A hipótese foi comprovada em laboratório, quando Salmon e seus colegas criaram mutantes do tripanossoma nos quais a adenilato-ciclase era incapaz de produzir AMPc. Ao serem injetados em camundongos em quantidades bastante superiores àquelas introduzidas por uma picada da mosca tsé-tsé – 10 mil a um milhão, em vez de cerca de 100 –, esses mutantes do parasita não conseguiram estabelecer uma infecção. “Usamos também uma forma do tripanossoma capaz de matar em três dias e ainda assim a imunidade inata foi capaz de debelar o ataque, destruindo o parasita”, reforça o biólogo.
Como os mutantes foram marcados com um isótopo radioativo, os pesquisadores foram capazes de rastreá-los no organismo do camundongo usando tomografia por emissão de pósitrons (PET) e descobriram que o embate entre as células do sistema imune e o tripanossoma se dá em especial no fígado do animal e não no local de entrada do parasita.
Segundo Salmon, é a primeira vez que se encontra esse mecanismo de evasão da resposta imune em um organismo eucariótico (que tem células com núcleo), embora ele já tenha sido visto na bactéria Mycobacterium tuberculosis, causadora da tuberculose.
Os pesquisadores agora vão investigar mais detalhadamente a adenilato-ciclase. Para se ter uma ideia de sua importância para esse parasita, enquanto o Trypanosoma cruzi, agente causador da doença de Chagas, só tem 10 variantes (isoformas) dessa proteína, o T. brucei tem 80.

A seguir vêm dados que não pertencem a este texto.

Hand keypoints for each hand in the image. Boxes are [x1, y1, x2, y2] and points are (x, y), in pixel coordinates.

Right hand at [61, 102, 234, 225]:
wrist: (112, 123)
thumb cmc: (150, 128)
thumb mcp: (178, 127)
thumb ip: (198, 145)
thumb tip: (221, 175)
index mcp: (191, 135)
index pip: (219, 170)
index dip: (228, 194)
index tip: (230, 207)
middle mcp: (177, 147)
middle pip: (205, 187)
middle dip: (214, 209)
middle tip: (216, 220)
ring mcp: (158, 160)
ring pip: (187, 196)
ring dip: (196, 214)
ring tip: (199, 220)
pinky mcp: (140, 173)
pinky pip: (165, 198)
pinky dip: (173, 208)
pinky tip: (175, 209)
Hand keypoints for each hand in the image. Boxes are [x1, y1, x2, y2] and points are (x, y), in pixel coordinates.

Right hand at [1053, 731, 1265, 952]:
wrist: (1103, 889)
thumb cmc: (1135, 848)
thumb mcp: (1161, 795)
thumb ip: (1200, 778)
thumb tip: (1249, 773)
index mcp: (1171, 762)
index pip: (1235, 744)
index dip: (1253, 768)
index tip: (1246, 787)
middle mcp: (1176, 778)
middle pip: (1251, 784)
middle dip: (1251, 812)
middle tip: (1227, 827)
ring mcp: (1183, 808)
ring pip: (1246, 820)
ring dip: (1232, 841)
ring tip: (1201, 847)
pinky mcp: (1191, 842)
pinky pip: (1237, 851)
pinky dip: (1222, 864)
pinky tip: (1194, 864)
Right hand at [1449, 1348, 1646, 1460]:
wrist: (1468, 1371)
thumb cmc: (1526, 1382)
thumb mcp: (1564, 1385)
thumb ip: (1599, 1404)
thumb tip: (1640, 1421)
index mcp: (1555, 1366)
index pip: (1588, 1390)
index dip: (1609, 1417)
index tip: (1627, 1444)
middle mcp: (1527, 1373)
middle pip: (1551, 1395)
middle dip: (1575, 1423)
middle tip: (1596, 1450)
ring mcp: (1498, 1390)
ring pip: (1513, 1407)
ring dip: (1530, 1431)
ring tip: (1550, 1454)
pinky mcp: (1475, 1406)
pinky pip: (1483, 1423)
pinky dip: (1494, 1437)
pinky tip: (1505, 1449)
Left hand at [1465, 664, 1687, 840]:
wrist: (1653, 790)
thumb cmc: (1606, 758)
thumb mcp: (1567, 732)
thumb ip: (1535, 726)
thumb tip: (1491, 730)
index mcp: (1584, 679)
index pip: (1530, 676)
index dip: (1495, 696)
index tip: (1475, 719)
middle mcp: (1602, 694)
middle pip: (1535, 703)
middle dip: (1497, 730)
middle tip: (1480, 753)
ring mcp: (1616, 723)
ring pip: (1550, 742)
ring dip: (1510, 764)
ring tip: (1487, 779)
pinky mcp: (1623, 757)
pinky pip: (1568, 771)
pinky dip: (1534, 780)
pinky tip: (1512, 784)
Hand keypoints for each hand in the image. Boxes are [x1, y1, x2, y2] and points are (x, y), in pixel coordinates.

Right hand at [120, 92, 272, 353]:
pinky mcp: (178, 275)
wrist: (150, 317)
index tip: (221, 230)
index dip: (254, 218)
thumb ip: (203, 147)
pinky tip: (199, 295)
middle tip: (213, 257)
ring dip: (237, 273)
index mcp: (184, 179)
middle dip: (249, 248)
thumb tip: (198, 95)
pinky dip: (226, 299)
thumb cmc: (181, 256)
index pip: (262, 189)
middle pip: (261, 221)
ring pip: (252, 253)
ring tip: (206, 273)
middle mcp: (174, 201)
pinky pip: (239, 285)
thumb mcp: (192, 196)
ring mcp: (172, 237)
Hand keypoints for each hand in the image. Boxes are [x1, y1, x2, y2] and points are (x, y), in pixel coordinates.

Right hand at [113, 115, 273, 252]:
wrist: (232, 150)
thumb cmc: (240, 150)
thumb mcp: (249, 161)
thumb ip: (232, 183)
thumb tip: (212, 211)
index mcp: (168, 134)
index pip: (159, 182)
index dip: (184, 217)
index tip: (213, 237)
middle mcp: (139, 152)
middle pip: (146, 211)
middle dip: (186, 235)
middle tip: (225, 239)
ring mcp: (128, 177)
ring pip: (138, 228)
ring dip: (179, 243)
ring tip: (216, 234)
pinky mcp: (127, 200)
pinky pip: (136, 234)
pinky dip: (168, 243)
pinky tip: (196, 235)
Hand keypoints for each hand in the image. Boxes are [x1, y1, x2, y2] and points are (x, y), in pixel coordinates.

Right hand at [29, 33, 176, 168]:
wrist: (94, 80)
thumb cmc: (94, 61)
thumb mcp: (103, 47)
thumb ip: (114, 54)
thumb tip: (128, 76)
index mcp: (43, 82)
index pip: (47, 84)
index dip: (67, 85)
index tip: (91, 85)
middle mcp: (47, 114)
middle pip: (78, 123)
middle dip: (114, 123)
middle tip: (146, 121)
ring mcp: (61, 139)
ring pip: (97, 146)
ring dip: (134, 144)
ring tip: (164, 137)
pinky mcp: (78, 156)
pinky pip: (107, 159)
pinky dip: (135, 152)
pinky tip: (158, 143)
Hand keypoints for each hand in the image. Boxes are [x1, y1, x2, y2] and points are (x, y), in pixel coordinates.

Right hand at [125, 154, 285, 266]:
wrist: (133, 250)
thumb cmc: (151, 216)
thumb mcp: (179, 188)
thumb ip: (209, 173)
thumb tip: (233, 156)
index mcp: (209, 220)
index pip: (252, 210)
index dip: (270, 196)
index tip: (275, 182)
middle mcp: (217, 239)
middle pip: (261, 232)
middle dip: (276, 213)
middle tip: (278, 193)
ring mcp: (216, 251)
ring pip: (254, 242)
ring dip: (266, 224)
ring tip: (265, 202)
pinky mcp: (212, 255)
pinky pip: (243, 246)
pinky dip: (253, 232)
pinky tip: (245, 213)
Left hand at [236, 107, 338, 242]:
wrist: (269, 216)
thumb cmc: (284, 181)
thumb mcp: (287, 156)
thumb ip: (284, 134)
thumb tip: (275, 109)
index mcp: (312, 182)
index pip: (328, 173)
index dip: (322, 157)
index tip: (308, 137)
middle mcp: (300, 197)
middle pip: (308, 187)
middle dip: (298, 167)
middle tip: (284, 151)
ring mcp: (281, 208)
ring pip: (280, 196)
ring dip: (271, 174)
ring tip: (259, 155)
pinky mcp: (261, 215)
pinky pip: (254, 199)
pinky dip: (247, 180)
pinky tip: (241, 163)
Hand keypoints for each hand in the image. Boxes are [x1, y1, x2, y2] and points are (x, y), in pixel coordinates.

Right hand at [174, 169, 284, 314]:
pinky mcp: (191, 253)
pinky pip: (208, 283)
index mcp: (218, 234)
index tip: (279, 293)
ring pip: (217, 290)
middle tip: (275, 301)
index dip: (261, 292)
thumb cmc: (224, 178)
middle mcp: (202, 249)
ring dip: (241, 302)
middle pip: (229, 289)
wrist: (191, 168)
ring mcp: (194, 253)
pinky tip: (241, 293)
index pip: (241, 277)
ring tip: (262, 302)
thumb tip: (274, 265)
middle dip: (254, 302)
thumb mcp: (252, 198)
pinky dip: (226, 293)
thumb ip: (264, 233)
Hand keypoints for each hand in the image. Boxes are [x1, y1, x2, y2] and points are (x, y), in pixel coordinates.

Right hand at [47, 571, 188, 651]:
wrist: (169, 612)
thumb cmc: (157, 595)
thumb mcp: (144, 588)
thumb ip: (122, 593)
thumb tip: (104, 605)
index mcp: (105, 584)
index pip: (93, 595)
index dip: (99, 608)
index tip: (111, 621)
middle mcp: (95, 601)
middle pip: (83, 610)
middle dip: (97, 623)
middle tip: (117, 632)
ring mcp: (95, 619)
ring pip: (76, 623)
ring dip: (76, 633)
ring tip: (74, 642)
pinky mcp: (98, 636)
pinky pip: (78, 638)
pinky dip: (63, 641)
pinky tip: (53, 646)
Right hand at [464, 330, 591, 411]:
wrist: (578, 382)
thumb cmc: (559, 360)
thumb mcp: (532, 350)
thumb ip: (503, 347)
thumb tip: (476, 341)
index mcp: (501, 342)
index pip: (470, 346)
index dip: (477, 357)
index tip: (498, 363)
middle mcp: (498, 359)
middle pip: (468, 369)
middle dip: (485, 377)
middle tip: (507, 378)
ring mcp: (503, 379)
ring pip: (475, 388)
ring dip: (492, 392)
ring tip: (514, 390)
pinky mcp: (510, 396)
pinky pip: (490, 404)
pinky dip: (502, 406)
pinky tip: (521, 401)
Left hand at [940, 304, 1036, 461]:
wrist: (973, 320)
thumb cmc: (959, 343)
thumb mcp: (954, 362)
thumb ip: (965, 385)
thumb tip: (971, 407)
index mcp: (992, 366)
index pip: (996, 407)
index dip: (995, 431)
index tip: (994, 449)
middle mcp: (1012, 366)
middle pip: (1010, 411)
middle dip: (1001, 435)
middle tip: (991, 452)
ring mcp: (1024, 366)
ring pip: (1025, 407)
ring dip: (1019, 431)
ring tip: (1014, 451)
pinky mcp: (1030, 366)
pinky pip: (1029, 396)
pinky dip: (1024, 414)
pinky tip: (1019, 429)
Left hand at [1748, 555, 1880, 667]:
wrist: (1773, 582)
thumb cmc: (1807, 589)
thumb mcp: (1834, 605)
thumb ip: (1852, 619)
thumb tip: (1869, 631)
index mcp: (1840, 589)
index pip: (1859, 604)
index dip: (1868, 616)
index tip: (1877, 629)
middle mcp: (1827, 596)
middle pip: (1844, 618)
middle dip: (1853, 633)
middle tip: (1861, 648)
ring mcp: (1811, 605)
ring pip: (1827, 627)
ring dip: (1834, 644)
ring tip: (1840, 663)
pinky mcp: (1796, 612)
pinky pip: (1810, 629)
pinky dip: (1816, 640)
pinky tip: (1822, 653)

Além de estudar a região N-terminal da proteína, a qual se projeta para fora do parasita, os cientistas querem também determinar como o AMPc entra nos macrófagos. “Já sabemos que seu alvo na célula é a proteína cinase-A”, complementa Salmon. Para ele, a descoberta oferece novas perspectivas de tratamento da doença do sono. “Se conseguirmos interferir nesse processo logo no início da infecção, por exemplo, usando anticorpos que bloqueiem a adenilato-ciclase, podemos impedir que a infecção se estabeleça”, observa.
Fred Furtado
Ciência Hoje/ RJ
Texto originalmente publicado na CH 296 (setembro de 2012).